Paloma Newsletter, Texas Edition
Hello Palomedians, from Houston, Texas, city #4 on a three-week road trip. Night number #3 was spent in Memphis, watching Matt Welch on The Bill Maher Show, where he was able to get Fiona Hill to pose with a mug he'd carted from Paloma Media studios in NYC, causing stupefaction in the other Fifth Column boys but also, can an appearance of Dr. Hill on the Fifth be far behind?
In “O City, My City,” I wrote about Jason Rivera and Wilbert Mora, the two NYPD officers murdered this month in the line of duty. Maureen Dowd wrote about the men in today’s New York Times, including, in "Rhapsody for a Boy in Blue," Rivera’s wife of three months seeing her husband in the hospital: “Standing by her dead husband, wrapped in sheets, she told him: ‘Wake up, baby. I’m here.’” May these young men rest in peace.
Scott Ross wrote about the passing over again (and again) of Barry Bonds and Roger Clemens for MLB’s Hall of Fame, in “The End of the Steroids Era.” And, noting that “nearly every citizen on the planet has been strapped onto the COVID's rollercoaster for two years,” we linked, and asked some questions of, Nicolas Wade’s “A COVID Origin Conspiracy?”
And though we were not intentionally highlighting beautiful people, Paul Newman and Barbi Benton did both wind up as a Person of the Day this week, as did Fred Korematsu, whose story is below. I am almost never the person who picks/writes about the Person of the Day and am often learning about them as you are!
Until next week xx Nancy
When your forgotten local newspaper does its little “Born on this Day” feature for today, chances are you’ll see the longest-serving American president, Franklin Delano Roosevelt, born on this day in 1882 to old-money New York. But perhaps we’d be better off celebrating the 103rd birthday of a man FDR cruelly shackled.
Fred Korematsu was a little badass. Born in Oakland to Japanese parents who’d arrived the decade before, Korematsu was passed over for the pre-WWII Selective Service in 1940 ostensibly for ulcers (though it could have been his ancestry), so he trained as a shipyard welder to help with war effort. But he was bounced from a couple of those jobs as well, and then after Pearl Harbor the noose started to close.
First came the March 1942 order for Japanese-Americans not to leave a military perimeter, a restriction that prompted Korematsu to undergo plastic surgery on his eyelids, change his name to Clyde Sarah, and claim to be some kind of Mexican-Hawaiian. Then when the order came in May for the Japanese to report to assembly centers in preparation for internment camps, Korematsu went into hiding. He was captured at the end of the month, then used by civil libertarian lawyers as a test case against FDR’s Executive Order 9066 stripping fully fledged U.S. citizens of their property and freedom.
Korematsu was tried, convicted, given a suspended sentence, then shipped off to the internment camp in Topaz, Utah.

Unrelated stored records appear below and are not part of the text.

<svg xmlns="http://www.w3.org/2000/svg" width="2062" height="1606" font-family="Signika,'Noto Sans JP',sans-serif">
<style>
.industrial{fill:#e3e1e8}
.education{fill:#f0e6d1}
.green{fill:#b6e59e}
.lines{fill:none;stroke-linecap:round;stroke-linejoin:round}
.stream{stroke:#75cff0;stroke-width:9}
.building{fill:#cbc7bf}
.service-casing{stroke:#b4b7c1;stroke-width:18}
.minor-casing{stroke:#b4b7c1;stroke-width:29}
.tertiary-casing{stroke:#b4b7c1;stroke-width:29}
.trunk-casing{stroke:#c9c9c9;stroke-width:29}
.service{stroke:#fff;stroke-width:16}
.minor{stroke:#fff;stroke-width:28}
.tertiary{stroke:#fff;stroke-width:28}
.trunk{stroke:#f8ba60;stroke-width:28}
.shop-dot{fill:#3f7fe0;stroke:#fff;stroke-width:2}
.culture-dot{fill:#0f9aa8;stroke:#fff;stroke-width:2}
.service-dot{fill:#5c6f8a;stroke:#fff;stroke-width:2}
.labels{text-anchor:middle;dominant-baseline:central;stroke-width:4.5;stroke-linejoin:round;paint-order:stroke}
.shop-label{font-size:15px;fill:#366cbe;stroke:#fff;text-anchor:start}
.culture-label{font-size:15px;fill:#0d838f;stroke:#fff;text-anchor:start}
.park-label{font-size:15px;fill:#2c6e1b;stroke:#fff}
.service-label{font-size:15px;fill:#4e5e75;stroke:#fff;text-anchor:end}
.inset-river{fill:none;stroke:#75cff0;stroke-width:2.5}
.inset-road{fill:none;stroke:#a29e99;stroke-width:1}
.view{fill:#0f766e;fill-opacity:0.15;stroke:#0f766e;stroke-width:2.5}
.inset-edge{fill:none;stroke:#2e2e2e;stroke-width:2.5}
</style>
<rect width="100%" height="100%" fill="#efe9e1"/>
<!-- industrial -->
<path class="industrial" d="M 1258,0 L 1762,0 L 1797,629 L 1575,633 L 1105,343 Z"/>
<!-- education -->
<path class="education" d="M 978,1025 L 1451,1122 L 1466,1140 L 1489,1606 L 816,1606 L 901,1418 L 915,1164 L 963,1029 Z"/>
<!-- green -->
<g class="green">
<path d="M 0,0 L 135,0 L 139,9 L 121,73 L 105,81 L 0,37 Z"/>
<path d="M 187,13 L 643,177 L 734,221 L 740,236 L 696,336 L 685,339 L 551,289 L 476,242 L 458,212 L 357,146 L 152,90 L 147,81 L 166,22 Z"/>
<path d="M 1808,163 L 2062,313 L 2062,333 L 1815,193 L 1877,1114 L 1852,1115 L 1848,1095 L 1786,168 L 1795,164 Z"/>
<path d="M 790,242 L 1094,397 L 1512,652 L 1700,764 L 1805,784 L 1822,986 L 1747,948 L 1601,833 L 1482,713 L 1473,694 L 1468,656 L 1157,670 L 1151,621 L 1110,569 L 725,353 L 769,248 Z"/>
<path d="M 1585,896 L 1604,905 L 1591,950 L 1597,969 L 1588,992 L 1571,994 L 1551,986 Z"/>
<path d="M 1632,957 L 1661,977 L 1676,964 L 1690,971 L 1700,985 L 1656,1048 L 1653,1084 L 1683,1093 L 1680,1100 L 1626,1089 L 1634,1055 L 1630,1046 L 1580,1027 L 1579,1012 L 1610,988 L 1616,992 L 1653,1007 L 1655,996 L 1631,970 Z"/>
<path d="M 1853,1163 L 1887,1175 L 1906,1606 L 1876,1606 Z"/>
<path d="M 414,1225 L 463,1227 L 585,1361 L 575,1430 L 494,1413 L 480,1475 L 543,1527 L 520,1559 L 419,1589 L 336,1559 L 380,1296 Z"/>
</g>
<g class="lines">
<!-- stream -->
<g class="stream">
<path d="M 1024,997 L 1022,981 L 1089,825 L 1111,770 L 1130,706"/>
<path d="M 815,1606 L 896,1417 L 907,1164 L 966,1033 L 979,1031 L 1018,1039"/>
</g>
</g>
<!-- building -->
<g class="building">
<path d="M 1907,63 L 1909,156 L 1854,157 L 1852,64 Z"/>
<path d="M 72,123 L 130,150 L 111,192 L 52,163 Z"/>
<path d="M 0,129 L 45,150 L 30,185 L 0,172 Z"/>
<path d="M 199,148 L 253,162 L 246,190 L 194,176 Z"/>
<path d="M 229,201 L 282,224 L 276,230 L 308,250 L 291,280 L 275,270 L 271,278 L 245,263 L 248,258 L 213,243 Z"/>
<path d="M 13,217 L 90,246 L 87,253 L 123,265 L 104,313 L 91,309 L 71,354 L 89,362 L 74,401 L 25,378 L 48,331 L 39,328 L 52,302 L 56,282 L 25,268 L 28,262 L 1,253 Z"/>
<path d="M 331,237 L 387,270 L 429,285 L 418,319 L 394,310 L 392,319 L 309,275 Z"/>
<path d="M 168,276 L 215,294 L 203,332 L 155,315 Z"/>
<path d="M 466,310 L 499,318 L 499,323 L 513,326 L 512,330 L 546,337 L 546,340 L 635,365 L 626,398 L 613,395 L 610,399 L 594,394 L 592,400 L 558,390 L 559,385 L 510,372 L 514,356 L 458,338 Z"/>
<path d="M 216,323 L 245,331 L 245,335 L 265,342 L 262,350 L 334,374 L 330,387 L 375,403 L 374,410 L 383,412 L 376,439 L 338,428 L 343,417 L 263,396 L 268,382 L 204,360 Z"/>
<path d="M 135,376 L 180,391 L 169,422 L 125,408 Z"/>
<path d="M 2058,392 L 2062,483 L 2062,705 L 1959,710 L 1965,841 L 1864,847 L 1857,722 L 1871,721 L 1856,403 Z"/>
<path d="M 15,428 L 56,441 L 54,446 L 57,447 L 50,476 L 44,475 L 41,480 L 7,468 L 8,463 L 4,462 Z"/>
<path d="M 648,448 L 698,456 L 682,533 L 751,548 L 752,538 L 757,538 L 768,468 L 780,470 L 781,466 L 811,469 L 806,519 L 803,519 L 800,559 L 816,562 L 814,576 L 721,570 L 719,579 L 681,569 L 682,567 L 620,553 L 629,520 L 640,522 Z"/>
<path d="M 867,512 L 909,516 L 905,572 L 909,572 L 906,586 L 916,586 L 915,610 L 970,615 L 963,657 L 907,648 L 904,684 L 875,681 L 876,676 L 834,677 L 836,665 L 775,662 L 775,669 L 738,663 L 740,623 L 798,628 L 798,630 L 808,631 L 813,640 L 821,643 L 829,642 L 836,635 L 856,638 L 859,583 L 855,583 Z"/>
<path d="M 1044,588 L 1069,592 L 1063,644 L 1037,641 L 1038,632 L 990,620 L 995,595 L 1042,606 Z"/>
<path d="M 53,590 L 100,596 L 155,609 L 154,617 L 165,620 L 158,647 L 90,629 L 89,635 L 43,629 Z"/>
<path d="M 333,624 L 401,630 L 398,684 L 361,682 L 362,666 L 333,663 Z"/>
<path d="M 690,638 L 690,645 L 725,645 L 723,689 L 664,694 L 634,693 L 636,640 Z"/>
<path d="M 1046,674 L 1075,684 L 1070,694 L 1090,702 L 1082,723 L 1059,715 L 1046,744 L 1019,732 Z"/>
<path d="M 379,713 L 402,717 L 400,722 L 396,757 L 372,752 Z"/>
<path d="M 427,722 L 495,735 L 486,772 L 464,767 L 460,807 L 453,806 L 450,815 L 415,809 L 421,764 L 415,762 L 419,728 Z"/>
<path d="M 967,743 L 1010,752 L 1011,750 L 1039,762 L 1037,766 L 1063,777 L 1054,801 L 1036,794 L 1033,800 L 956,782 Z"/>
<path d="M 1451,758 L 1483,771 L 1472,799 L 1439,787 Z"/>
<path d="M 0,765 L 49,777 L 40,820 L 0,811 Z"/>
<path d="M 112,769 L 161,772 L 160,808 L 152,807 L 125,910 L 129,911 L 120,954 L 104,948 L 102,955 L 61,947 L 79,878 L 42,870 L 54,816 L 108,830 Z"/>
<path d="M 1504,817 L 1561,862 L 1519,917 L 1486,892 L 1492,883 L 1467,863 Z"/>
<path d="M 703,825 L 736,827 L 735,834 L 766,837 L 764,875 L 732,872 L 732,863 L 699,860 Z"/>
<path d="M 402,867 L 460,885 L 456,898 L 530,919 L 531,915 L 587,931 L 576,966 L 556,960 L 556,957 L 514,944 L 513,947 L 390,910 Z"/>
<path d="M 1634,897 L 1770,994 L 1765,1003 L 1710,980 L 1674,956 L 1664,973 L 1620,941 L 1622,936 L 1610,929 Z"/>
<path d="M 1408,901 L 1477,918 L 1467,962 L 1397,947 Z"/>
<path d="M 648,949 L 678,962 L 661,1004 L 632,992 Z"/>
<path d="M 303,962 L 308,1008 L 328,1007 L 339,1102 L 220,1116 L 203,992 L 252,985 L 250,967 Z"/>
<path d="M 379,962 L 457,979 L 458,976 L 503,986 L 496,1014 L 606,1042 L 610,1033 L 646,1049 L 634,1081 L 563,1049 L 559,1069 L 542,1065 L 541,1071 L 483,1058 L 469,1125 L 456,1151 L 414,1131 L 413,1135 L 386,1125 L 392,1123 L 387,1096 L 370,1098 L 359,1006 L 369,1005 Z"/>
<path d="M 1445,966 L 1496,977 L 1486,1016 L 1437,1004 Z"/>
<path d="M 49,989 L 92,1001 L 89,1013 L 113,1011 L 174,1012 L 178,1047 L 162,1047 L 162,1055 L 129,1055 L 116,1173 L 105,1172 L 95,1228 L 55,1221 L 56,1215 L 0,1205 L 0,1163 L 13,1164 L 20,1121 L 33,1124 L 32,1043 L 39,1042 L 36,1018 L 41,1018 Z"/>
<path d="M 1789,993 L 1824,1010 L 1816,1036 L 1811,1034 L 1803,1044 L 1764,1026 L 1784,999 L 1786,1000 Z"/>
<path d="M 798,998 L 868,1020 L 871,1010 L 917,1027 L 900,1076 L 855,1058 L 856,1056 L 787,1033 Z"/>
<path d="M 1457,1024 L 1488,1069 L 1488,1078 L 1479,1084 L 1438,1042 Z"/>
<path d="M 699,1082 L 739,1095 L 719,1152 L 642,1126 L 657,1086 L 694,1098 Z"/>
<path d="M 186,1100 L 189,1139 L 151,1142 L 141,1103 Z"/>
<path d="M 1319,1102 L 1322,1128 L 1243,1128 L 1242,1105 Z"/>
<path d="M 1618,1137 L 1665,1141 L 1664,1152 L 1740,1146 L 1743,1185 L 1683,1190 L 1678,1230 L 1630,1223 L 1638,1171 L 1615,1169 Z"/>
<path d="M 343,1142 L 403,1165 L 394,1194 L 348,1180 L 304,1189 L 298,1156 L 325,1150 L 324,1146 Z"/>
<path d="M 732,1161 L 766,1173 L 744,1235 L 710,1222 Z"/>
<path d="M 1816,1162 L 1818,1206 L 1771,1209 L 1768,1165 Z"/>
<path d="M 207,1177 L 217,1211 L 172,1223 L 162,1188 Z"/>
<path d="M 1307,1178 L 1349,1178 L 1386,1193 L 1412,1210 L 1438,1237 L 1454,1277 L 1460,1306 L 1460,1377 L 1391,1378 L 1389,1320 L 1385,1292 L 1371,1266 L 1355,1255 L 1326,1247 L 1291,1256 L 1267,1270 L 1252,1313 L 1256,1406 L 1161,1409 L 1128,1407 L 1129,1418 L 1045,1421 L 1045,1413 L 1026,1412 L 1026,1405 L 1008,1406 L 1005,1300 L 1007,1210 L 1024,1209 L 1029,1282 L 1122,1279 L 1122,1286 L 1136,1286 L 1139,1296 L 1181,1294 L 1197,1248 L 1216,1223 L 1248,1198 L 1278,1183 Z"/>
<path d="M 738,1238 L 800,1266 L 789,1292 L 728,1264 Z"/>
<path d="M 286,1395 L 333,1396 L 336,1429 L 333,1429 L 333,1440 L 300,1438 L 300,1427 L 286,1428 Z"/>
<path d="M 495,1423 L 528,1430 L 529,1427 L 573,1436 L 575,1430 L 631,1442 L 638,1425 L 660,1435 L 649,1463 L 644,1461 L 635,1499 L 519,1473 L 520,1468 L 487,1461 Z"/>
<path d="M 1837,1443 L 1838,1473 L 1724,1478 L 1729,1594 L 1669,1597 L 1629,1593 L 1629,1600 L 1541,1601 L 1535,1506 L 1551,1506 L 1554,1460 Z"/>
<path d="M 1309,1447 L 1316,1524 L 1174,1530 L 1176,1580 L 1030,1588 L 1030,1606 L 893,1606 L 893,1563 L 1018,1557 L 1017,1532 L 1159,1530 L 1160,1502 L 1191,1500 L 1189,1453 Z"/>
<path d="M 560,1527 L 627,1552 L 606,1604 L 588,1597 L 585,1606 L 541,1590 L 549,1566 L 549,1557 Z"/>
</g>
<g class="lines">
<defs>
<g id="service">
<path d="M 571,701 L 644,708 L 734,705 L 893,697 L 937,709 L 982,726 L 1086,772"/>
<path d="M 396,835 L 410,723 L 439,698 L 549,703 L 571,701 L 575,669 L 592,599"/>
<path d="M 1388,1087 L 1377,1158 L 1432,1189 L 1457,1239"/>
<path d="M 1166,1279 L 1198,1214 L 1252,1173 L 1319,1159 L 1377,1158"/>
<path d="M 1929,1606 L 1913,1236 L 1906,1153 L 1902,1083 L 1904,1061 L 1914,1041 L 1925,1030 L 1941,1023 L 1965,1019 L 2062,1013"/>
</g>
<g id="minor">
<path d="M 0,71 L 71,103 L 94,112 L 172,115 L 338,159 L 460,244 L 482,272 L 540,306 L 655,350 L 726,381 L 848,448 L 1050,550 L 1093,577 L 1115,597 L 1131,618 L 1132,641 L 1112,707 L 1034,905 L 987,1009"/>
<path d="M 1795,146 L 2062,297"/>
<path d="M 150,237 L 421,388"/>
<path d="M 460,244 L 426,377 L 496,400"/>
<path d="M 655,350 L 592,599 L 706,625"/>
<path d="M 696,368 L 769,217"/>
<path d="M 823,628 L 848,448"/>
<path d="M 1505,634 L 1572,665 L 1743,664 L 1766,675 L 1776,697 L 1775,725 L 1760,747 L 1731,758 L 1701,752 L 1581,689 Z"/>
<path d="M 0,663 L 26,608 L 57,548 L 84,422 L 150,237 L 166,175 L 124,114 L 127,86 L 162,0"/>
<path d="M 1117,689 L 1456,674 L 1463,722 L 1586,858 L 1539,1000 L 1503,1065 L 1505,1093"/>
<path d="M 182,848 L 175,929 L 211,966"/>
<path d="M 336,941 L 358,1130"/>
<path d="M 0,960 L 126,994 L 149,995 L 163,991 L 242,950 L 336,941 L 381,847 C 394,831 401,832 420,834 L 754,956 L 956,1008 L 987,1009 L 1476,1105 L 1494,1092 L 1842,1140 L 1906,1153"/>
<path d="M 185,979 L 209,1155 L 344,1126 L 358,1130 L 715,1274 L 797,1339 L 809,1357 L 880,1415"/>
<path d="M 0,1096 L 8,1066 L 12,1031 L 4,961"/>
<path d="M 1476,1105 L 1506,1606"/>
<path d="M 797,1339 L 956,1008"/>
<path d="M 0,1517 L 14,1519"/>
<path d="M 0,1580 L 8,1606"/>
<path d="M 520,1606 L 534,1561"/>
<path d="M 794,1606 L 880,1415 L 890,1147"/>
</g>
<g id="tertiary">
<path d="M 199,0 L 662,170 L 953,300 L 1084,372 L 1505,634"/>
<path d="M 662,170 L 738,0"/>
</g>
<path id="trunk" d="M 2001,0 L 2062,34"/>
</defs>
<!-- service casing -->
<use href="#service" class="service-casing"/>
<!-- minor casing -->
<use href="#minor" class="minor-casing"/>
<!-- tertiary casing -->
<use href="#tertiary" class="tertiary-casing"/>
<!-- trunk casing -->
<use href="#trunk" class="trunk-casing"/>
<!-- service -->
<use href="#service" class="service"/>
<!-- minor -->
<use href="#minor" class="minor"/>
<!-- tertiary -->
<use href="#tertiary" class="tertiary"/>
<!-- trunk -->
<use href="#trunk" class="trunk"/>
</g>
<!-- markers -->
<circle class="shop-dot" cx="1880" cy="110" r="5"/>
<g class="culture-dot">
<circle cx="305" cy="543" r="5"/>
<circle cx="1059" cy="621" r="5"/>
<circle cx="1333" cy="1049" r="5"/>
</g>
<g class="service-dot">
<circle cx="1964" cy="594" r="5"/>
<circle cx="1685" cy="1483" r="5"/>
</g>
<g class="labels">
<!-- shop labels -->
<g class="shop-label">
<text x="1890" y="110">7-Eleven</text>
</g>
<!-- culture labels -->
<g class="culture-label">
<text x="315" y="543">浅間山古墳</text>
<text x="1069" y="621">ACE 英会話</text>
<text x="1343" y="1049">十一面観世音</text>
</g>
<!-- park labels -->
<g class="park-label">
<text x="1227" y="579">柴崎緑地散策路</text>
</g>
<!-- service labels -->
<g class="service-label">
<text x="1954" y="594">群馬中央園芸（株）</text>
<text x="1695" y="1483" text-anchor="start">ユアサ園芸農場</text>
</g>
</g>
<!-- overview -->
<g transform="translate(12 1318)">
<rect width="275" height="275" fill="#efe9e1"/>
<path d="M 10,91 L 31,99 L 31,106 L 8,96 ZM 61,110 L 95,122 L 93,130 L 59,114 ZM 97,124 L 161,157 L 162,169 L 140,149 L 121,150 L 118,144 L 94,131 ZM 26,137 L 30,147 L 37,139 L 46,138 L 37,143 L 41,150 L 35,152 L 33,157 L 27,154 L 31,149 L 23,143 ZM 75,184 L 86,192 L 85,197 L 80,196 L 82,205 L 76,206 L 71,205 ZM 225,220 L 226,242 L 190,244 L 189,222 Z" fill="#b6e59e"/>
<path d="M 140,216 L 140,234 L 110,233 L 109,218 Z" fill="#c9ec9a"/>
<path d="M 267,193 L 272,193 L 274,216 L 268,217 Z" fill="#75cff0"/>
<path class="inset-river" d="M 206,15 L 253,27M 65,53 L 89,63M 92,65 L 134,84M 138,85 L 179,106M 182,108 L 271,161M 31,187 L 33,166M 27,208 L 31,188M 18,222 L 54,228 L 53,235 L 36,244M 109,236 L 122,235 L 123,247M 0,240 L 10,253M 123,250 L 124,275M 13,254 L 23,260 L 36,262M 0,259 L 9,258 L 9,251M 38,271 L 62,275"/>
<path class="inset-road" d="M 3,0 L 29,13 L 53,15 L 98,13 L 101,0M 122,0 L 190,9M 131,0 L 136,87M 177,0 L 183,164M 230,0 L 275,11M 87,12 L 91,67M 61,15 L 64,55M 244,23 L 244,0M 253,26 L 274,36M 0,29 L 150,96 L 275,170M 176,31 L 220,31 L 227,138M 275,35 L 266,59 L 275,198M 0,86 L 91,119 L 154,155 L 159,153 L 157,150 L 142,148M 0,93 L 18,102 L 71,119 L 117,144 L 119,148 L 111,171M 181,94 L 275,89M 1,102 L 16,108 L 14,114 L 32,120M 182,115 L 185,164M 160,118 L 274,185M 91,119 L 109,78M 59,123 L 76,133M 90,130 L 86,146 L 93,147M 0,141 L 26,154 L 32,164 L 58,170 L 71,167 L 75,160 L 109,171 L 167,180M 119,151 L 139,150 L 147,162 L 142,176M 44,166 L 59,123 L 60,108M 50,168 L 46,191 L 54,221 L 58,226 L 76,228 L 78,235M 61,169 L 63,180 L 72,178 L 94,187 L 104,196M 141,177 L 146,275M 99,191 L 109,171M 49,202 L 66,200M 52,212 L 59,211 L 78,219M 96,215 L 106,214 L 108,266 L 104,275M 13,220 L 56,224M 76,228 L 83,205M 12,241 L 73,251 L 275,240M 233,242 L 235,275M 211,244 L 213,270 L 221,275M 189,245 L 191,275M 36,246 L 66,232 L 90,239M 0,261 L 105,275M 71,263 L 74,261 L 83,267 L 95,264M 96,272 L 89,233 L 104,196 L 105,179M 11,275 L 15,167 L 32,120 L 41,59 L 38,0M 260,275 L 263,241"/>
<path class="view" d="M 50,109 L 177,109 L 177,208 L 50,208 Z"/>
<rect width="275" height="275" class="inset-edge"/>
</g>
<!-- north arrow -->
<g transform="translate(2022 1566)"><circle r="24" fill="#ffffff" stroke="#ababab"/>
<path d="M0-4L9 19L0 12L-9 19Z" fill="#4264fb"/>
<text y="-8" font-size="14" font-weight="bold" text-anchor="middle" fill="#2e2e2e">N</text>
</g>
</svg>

His case reached the Supreme Court in 1944, producing one of the most infamous decisions in the high court’s history, the 6-3 Korematsu v. United States. Having lost the battle, Korematsu clammed up about the whole thing for decades, not even telling his own daughters about his central role in American civil liberties law.
Gerald Ford formally rescinded Executive Order 9066 in 1976; Jimmy Carter launched a special investigation into the internment fiasco in 1980; Korematsu’s conviction was vacated by a district court in 1983, Ronald Reagan signed financial reparations into law in 1988, and by 1998 Bill Clinton was giving Korematsu a Presidential Medal of Freedom, saying: “In the long history of our country's constant search for justice, some names of ordinary citizens stand for millions of souls: Plessy, Brown, Parks ... to that distinguished list, today we add the name of Fred Korematsu."
Not content to rest on those laurels, Korematsu stayed in the game, writing amicus briefs after 9/11 in support of lifting open-ended criminal detentions in the War on Terror. He died in 2005, but kept on making news: In 2018, as a side-comment in the Trump v. Hawaii decision upholding the then-president’s partial travel ban on visitors from selected countries, the Supreme Court expressly declared that Korematsu had been wrongly decided. Not a formal overrule, but at least a clear acknowledgment that one brave American from Oaktown had been done dirty by his own government.